= TASK OBJECTIVE =
Count the lines below that hold "teapot". Give the number without comment.

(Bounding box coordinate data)
════════════════
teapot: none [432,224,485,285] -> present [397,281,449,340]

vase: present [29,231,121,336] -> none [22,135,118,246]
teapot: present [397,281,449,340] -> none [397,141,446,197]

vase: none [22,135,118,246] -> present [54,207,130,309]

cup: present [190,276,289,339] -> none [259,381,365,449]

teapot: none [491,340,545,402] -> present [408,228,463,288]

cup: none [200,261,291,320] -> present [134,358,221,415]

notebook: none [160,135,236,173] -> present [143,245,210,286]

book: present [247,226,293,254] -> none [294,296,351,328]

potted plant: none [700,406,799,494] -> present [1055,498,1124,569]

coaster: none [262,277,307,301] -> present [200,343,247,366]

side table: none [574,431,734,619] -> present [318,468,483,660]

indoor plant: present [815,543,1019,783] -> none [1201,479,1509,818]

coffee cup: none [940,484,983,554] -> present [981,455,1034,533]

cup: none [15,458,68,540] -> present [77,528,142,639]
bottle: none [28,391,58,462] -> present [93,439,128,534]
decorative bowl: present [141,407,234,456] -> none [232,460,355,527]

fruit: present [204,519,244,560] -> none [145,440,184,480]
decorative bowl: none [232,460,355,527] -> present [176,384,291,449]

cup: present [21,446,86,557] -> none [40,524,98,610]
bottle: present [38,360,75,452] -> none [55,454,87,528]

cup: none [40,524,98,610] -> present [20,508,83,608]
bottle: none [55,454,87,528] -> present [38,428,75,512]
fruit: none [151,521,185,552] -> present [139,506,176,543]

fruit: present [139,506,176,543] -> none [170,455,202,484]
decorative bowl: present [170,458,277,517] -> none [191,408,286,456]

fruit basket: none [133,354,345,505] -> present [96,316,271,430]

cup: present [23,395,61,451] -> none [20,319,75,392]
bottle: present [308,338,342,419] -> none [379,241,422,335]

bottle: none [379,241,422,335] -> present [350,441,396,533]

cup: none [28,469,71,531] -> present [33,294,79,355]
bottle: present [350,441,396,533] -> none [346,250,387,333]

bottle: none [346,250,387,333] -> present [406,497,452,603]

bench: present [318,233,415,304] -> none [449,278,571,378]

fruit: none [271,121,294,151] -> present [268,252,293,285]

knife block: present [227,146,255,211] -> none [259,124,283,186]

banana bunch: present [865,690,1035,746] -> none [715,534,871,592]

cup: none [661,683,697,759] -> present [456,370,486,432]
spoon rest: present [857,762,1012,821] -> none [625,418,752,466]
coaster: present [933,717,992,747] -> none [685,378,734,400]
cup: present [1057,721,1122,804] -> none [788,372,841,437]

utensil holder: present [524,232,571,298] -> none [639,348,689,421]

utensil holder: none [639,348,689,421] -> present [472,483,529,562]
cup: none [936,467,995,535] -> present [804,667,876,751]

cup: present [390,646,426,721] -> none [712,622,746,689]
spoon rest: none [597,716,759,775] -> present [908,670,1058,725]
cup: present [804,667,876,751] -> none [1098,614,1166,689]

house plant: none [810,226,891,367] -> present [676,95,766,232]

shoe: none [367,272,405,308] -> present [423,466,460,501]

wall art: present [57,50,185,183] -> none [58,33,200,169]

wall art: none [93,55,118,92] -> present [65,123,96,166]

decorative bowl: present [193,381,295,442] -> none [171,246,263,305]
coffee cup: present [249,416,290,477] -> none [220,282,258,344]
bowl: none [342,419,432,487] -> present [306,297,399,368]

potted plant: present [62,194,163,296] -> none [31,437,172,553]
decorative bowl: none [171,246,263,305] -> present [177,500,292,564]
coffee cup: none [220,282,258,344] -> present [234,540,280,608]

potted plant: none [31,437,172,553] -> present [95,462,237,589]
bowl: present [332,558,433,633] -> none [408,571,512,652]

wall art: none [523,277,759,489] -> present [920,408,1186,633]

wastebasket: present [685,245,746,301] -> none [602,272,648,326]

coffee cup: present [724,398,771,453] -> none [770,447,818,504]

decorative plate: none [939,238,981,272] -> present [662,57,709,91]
════════════════
= SOLVED PROBLEM =
3